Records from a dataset
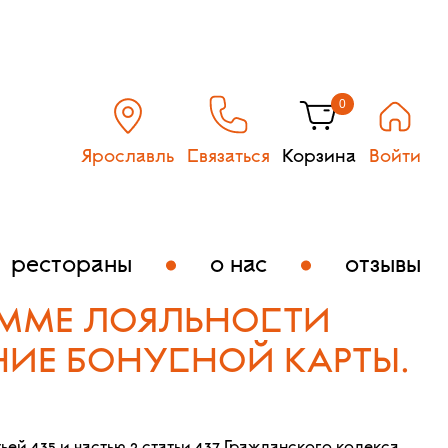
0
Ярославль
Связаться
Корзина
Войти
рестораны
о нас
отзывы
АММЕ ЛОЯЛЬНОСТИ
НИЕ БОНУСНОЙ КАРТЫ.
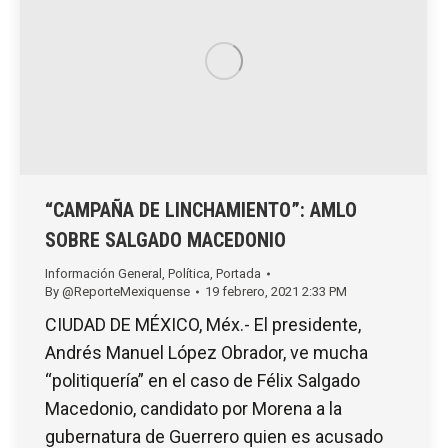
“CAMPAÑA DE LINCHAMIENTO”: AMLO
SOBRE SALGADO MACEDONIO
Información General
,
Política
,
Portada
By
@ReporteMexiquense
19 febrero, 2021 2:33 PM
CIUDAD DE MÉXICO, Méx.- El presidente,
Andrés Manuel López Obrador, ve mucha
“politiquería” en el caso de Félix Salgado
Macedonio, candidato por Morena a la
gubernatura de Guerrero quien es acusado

--

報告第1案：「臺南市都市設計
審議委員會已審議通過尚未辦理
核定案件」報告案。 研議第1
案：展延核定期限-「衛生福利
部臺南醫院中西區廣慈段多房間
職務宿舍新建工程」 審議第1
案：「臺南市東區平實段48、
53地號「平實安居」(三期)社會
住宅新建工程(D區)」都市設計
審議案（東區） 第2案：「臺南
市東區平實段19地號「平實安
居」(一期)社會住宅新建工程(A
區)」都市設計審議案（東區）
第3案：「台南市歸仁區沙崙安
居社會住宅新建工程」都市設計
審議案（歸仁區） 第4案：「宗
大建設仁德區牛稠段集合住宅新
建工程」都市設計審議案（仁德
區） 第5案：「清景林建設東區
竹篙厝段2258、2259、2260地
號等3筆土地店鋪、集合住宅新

---

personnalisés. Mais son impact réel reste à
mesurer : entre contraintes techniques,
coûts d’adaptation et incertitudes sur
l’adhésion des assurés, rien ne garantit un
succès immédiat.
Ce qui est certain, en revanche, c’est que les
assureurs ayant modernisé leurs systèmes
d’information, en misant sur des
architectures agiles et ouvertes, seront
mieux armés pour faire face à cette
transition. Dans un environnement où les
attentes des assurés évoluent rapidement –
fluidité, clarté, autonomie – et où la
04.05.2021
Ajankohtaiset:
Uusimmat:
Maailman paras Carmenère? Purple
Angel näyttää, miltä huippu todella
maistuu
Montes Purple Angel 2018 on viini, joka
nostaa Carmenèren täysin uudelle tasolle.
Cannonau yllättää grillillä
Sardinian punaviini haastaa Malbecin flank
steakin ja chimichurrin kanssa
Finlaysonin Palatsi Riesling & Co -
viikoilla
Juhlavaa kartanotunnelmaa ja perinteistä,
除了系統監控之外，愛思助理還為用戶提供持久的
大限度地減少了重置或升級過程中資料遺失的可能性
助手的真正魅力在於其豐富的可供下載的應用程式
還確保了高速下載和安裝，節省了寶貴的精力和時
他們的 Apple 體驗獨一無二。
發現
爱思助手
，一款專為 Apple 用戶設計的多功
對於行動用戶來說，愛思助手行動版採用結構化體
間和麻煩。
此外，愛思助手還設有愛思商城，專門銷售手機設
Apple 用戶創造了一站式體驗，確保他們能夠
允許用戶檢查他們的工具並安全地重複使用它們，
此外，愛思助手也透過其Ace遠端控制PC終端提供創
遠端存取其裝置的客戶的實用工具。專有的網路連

WORK INSTRUCTION.
Reproduce the lines of the records from the one containing "報告第1案：「臺南市都市設計" through the one containing "號等3筆土地店鋪、集合住宅新", including both of those lines.

SOLUTION TO THE EXERCISE.
報告第1案：「臺南市都市設計
審議委員會已審議通過尚未辦理
核定案件」報告案。 研議第1
案：展延核定期限-「衛生福利
部臺南醫院中西區廣慈段多房間
職務宿舍新建工程」 審議第1
案：「臺南市東區平實段48、
53地號「平實安居」(三期)社會
住宅新建工程(D區)」都市設計
審議案（東區） 第2案：「臺南
市東區平實段19地號「平實安
居」(一期)社會住宅新建工程(A
區)」都市設計審議案（東區）
第3案：「台南市歸仁區沙崙安
居社會住宅新建工程」都市設計
審議案（歸仁區） 第4案：「宗
大建設仁德區牛稠段集合住宅新
建工程」都市設計審議案（仁德
區） 第5案：「清景林建設東區
竹篙厝段2258、2259、2260地
號等3筆土地店鋪、集合住宅新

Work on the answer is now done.